2 of 35 comments (clear)

  1. Re:Copyright licensing versus Sale by Twylite · · Score: 4, Informative

    Bullshit. Read the history of Copyright, and you'll find that the name is a complete misnomer, and doesn't represent the rights nor the intended rights of the law.

    Copyright is intended to reserve to the holder the rights of publication. That's it. It was also formulated to apply to written works, which is why it dealt specifically with publication. The act of publication combines reproduction and distribution, and usually commerce. The intent was to allow the copyright holder control over the more powerful groups which were able to publish.

    The question of copying was never intended to be part of copyright law. Copying does not hurt anyone in the chain so long as there is no associated distribution. A million CDs in your basement doesn't hurt the musician until you attempt to distribute those CDs.

    The whole issue is whether or not you buy anything. When you "buy" software, have you really bought it? Current legal opinion says no - you are restricted by the license, because those are the terms on which the copyright holder is prepared to grant you permission to enjoy his/her rights. Can you transfer the rights you are granted under that license? Yes, unless the license forbids it, in which case no.

    So what makes software any different from musical or literary works? Is there anything which stops a musician or author placing a restrictive license on their work? In all likelihood, no. Copyright law does not say they have to sell a license; it doesn't even say they have to grant licenses.

    IF they choose to grant licenses, they may grant any combination of their rights they please, and they may subject you to a legally binding contract. A sale, for your information, is a legally binding contract. So is a service contract which permits limited repetition or limited duration use of a work.

    So tell me, when you buy a CD, what rights do you acquire?
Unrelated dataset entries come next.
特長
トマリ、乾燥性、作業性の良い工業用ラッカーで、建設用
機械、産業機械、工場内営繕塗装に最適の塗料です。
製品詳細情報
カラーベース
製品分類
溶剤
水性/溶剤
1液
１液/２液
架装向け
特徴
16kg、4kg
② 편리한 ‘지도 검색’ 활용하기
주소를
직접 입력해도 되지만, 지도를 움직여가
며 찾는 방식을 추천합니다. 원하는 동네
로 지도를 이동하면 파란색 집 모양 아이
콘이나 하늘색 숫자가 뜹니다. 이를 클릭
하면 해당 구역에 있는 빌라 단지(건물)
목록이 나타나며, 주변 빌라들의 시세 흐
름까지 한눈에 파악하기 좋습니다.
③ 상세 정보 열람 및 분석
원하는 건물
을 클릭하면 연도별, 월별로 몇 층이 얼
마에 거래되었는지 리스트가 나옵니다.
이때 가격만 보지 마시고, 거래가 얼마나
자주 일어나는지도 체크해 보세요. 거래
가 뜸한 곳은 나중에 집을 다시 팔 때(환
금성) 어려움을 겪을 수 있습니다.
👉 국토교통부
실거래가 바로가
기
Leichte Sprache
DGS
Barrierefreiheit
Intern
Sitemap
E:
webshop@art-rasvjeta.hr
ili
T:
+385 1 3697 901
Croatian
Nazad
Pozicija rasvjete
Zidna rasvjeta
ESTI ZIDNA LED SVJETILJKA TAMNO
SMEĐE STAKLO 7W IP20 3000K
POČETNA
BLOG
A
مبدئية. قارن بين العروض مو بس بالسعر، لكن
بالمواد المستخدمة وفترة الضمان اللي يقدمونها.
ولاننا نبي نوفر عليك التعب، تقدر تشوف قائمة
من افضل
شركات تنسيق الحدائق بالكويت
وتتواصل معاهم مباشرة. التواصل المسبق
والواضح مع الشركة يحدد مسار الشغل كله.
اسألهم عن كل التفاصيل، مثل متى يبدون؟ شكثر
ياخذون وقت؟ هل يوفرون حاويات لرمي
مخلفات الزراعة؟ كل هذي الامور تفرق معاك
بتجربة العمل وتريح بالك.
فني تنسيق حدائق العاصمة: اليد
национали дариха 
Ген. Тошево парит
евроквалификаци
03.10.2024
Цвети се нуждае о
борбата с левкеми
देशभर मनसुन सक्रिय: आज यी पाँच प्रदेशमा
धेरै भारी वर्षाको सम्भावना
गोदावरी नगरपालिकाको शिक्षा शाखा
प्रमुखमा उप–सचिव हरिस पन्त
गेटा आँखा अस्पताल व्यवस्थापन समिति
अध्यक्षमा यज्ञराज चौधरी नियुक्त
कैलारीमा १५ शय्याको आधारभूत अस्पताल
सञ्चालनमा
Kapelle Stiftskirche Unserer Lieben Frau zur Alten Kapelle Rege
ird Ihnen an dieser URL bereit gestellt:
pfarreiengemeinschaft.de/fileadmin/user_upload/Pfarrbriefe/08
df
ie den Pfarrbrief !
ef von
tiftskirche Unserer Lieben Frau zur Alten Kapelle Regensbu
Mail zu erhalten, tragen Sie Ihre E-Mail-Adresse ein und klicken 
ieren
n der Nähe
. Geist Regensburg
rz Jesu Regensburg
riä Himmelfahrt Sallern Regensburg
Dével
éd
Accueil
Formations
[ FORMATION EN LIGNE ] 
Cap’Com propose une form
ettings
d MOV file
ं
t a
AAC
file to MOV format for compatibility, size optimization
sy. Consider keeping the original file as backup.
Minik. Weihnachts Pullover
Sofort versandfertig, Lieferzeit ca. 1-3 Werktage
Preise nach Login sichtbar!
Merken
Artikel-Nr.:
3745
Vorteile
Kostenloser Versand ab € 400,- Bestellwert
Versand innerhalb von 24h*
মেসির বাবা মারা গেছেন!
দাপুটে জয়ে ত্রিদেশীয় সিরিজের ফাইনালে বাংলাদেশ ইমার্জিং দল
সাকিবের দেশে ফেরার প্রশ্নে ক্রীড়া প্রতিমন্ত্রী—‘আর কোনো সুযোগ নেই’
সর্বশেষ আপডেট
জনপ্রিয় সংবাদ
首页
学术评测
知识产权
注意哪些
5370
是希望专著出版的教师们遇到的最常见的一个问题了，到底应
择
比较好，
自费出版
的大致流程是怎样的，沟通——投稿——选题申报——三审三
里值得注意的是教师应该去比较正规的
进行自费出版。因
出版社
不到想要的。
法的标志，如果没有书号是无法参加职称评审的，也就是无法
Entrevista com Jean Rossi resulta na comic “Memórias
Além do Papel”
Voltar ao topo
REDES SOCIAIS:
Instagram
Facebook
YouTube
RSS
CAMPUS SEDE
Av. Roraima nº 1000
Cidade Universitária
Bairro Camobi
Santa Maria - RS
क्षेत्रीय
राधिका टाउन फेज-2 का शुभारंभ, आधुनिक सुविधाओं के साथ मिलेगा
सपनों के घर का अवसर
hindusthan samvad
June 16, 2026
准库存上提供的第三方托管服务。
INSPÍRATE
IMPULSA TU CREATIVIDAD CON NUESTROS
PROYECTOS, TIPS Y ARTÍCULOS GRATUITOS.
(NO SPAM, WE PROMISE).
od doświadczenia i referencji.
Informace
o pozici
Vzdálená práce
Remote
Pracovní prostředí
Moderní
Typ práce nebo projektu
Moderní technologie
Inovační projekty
Well common law says that you can do whatever you want with the physical media, because ownership has transferred to you. But intellectual property rights still apply irrespective of the physical media. Common law will then say that any fair use of the CD is game.

    Since the intended use of a CD is arguably to be played so you can listen to music, its safe to assume your purchase gives you that right. Resale? Maybe. Copyright provides that any non-exclusive license granted by the holder may be revoked at any time (scary huh?), which raises some interesting legal problems: the holder's responsibility if (s)he revokes the license is to refund any amount you paid, possibly less pro-rata use of the content, since this is a common law approach to recalled products. Note that the responsibility is to YOU. If you have sold your CD to a third party, the contract (and license) is not necessarily transferred to the third party (in the same way that warranties normally only apply to the first owner). While you can sell a second hand washing machine without passing on the warranty, you can't sell a second hand CD without passing on the content.

    In a simple world, you could buy a CD, and it would be yours. We don't live in a simple world.

    --
    i-name =twylite [http://public.xdi.org/=twylite], see idcommons.net
  2. Re:Unless EULAs are struck down, First Sale is dea by bwt · · Score: 3, Informative

    That claim is made with respect to software, but not with respect to DVD's. There is no "licence" on a DVD.

    The current state of EULA enforcement is very evenly divided. The 5th and 3rd Circuits have ruled EULAs are not enforcable. The 7th and Federal Circuits have ruled they are enforcable (the Fed Circuit case is being appealed -- we'll see). The 9th Circuit hasn't squarely addressed the issue, but "good" precedent exists there to draw from -- a bankruptcy case there says "manifest assent" is required to form a contract, and the recent Adobe v Softman district court case ruled that the transactions to retailers are "sales". This doesn't settle the issue, but it certainly puts clouds in the "licence" crowds sky.